#### RECORDS TO USE ####

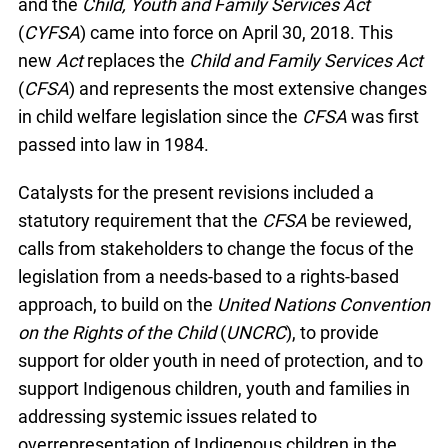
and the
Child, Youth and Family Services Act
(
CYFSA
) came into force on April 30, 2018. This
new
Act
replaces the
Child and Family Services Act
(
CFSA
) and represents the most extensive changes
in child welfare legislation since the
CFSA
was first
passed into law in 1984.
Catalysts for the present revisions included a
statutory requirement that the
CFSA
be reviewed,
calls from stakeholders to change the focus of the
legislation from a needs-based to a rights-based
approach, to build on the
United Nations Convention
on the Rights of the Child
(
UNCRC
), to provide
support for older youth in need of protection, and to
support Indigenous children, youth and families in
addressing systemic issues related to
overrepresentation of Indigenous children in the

####
#### RECORDS TO USE ####

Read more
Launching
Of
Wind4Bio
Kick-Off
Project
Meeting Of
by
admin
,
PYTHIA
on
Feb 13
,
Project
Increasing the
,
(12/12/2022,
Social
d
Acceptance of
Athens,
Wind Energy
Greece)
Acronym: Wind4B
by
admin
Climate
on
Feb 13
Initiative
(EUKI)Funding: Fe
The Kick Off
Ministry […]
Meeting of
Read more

####

Working from the data above, extract solely the lines from the one containing "most extensive changes" through the one containing "calls from stakeholders", exactly as they appear, both included.

) and represents the most extensive changes
in child welfare legislation since the
CFSA
was first
passed into law in 1984.
Catalysts for the present revisions included a
statutory requirement that the
CFSA
be reviewed,
calls from stakeholders to change the focus of the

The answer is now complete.